New hope has also arrived for women who develop an aggressive class of cancer tumors that produce too much of a gene called HER-2. These women tend to be younger and until recently, had little or no options after completing chemotherapy. That was the standard of care until the monoclonal antibody drug Herceptin was introduced to the market. The drug works by slowing or halting the growth of cancer cells with large amounts of HER-2. With 52 weeks of infusion with this antibody, more of these women are likely to be cured of their cancer.

Another class of drugs not limited to a specific type of tumor are anti-angiogenesis drugs. These drugs work by inhibiting the formation of new blood vessels that feed tumors. “They do not make the tumor go away, but they have been very effective in preventing their growth,” says James Talmadge, PhD, research specialist. One of these drugs, called Avastin, has been effective in treating colorectal cancer, and has recently shown success in prolonging survival rates in breast cancer as well.

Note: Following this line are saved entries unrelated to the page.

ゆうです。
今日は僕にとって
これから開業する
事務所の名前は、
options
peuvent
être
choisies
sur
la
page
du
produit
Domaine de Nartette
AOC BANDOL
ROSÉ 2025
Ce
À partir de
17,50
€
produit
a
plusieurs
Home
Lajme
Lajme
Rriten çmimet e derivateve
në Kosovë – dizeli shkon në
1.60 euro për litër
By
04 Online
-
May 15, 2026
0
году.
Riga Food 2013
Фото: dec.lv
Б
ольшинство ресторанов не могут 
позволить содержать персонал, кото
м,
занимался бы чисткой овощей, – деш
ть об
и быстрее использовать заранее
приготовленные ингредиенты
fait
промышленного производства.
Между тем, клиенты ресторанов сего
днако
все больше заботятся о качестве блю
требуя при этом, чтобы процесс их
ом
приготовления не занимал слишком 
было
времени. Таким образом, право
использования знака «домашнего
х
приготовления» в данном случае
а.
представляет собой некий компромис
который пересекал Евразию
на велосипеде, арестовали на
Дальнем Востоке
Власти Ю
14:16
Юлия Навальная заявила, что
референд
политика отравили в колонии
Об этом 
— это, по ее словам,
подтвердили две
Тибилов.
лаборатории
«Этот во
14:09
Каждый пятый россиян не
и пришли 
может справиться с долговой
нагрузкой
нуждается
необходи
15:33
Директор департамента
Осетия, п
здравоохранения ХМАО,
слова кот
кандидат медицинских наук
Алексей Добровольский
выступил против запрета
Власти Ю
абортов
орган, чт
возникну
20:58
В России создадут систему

“These new drug therapies are having a significant impact on our ability to fight breast cancer and hold much promise for the future of breast cancer treatment.”, James Talmadge, PhD

The development of vaccines is another area of drug research that is showing potential for fighting breast cancer. “We know they work and they have the advantage of being non-toxic,” says Dr. Talmadge. “The problem is that chemotherapy inhibits the activity of vaccines.” Even so, there are several vaccines in clinical trials that are showing promise.  “I think we will begin seeing success with more vaccines in the future,” says Dr. Talmadge. “Currently, there is tremendous excitement about a vaccine that has been shown to prevent the development of cervical cancer in 97 percent of women. We anticipate seeing additional success in the development of vaccines to prevent and treat cancer in the future.  These new drug therapies are having a significant impact on our ability to fight breast cancer and hold much promise for the future of breast cancer treatment.”